# converting wood to steel for window header



## Daniel Holzman (Mar 10, 2009)

In bending only in the vertical plane, an S3x5.7 is approximately the same strength as a pair of dressed 2x8 wooden beams, assuming you get A36 steel. If you get A60 steel, the S3x5.7 is stronger in bending. An S3x5.7 is three inches tall, and 5.7 lbs/foot.

This is simply a statement of equivalent strength, I am *not* designing this beam for you, and without an engineering analysis of your house, I cannot say whether this size beam is adequate, because I do not know the loads your header is subject to. Also bear in mind that if you use a steel beam as a header, you need to get it drilled so you can attach it to the vertical wooden supports on either end.


----------



## RoyalAcresRod (May 27, 2009)

Why don't you move up the existing header? The steel header is going to quite successfully transfer the heat or cold from the outside into the conditioned space.

Too, the modern energy-efficient way to construct exterior headers is to use 1/2 inch foam between the 2Xs, instead of plywood or OSB, to lessen the energy loss at this area.

Unless there are special circumstances, I believe this header can be constructed from 2X6s. Most builders use 2X8 or 2X10 in all openings to have consistent window height throughout the home.


----------



## Gary in WA (Mar 11, 2009)

In most of the 4 out of 5 charts here, your header may be border-line or even over-spanned: http://www.burlington.org/Building08/Spans.pdf

Ouch, I wouldn’t say it’s ok without knowing the loads above or the year the house was built to say replace with another one of lesser strength. (A Structural Engineer would know)

I’d rather nail the header members tight together for strength and fastener penetration with the foam board (non-structural) inside, above the flat nailer for window treatment. 

Be safe, Gary


----------



## Dan S (May 21, 2010)

*Thanks for ideas*

I got several useful messages from the replies.

(1) I probably should talk to a structural engineer. Anybody want to guess at the likely cost of that? Even if I end up doing that, the info from the replies will help me ask good questions.

(2) Daniel Holtzman tells me that with A36 or better steal, a 3 inch beam could do the work of 2 paired 2X8s. So we do have hope for our idea. (He also points out that we need to get the steal beam drilled to attach it to the vertical wooden supports.)

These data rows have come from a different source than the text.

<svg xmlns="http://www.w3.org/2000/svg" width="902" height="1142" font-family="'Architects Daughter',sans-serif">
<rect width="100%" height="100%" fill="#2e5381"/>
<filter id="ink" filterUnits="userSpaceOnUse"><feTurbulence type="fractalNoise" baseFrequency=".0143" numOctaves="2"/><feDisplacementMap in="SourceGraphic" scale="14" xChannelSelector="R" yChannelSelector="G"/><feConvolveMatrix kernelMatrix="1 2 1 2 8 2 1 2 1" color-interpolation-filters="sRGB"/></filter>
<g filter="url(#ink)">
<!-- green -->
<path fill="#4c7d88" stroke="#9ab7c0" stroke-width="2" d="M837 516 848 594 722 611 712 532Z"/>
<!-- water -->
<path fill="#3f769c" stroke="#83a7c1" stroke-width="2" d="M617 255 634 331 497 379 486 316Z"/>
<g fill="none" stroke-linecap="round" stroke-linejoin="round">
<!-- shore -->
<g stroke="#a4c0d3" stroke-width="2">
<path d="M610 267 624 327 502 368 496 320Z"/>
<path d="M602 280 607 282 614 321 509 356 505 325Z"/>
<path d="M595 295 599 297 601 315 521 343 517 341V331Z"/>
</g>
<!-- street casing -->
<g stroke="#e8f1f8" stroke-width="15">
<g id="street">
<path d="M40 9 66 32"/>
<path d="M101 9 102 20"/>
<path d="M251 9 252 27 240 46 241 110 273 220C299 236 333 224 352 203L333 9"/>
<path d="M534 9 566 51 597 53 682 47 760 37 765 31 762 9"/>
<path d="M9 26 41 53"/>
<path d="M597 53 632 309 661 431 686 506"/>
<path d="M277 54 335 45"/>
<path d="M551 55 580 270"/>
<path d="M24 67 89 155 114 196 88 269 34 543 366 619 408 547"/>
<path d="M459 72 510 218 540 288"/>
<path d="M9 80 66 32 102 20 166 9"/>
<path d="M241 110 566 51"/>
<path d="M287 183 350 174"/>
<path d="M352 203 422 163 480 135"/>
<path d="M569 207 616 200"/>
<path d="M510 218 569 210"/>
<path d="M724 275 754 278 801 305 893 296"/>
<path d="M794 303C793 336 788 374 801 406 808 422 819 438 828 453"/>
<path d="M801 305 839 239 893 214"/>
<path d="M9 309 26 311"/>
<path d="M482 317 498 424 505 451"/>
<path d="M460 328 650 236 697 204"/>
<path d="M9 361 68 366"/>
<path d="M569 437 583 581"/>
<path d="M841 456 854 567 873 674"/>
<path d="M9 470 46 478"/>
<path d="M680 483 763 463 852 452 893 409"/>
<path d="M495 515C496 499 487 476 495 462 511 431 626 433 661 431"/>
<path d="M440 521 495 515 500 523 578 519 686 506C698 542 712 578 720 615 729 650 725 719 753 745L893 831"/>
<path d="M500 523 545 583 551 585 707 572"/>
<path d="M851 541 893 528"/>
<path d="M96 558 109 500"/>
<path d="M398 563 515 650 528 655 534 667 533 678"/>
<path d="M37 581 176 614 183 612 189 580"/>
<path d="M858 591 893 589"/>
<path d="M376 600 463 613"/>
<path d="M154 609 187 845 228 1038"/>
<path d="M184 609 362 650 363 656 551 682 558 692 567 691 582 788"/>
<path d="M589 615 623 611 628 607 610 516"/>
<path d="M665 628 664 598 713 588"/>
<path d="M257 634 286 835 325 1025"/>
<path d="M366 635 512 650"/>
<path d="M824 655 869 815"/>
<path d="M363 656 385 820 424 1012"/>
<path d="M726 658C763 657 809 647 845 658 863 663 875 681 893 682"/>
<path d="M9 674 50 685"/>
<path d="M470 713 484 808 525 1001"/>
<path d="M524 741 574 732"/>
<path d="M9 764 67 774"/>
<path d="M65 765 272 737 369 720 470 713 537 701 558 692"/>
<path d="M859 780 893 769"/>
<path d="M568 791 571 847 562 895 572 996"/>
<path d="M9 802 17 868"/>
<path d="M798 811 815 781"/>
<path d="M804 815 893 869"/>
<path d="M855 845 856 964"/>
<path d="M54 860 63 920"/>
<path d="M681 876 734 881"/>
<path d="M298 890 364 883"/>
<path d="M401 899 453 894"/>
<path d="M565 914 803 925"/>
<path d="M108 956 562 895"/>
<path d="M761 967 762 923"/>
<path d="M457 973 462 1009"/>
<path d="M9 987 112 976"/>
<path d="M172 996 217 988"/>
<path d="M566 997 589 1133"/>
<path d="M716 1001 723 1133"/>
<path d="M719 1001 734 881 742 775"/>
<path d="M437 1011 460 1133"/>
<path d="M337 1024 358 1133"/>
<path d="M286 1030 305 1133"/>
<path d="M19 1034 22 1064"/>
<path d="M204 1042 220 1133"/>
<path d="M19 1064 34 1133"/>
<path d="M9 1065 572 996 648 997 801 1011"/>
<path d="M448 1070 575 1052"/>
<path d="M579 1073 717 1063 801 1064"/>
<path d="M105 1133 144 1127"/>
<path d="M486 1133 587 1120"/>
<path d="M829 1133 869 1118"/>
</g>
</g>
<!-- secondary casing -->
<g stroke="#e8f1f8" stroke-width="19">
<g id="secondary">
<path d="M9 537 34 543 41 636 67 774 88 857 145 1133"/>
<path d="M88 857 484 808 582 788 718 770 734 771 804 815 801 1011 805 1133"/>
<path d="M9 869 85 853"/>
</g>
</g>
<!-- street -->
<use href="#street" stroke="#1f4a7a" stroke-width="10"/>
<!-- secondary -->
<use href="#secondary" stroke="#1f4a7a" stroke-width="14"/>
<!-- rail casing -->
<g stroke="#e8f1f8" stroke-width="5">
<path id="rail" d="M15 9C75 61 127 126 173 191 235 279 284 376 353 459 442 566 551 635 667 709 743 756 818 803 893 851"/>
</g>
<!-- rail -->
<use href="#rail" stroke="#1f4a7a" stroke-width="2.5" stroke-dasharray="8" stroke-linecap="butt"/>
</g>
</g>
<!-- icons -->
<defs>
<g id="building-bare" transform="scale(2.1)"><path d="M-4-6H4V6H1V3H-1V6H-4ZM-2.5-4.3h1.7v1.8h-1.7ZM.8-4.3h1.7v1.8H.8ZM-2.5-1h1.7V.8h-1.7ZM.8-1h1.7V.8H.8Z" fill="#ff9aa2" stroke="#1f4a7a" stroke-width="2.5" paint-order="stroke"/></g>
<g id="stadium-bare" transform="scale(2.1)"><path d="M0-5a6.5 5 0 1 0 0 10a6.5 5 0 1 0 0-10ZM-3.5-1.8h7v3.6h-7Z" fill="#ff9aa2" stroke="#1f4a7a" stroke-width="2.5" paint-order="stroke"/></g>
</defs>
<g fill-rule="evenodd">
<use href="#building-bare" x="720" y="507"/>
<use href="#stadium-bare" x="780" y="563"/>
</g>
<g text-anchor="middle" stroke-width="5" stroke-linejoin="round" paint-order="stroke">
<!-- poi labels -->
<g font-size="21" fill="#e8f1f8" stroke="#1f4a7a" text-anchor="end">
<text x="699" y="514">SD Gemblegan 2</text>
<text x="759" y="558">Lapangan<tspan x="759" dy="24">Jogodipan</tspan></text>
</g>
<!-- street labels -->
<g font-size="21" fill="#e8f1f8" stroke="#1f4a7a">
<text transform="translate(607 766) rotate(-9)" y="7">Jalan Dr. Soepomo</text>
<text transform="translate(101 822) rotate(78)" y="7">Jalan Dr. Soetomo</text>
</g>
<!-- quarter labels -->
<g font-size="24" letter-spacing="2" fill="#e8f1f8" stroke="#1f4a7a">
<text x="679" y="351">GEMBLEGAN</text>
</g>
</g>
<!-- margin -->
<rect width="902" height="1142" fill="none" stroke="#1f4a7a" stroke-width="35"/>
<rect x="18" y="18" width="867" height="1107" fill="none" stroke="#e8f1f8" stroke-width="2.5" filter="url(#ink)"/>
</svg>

(3) RoyalAcresRod suggests moving the whole thing up, which sounds good if I understand the idea. The 2X8s have a horizontal 2X4 running underneath. I guess that could go -- drywall could be nailed to the underside of the 2X8s? There are also two horizontal 2X4s running above the header that the ceiling joists sit on. Am I right that these don't contribute significantly to the strength of the header? If that is right, I guess one or both of those 2X4s could come out, so that the joists could sit directly on the beam? If we took all three out 2X4s, that would be more than a five inch addition to the size of the opening. Anybody see a problem with that?


----------



## RoyalAcresRod (May 27, 2009)

Gary, thank you for the correction....I misread the given window length.

Dan...those 2 horizontal 2X4s above the headers are your top plates, if I read your post correctly. They must stay! As you observed, your ceiling joists are supported by these plates, which should run continuously throughout your home. They also act as firestops and should not be removed.


----------



## Daniel Holzman (Mar 10, 2009)

The idea of using a steel S shape as a header should work fine, provided you select the appropriate shape. There are two available S3 (3 inch deep) shapes, one weighs 5.7 lbs/ft, one weighs 7.5 lbs/ft. Even if the S3x5.7 is too light, the S3x7.5 may be OK, as it has a greater moment of inertia. If the three inch deep shape is inadequate, you could move up to a 4 inch deep shape.

The key is to have a competent designer determine what the load is on your header. The header over a window typically carries a lot of weight, so it is essential to determine the load first, then size the header second.


----------



## Dan S (May 21, 2010)

Thanks for the insights. A window installer says he can put me in touch with an engineer.


----------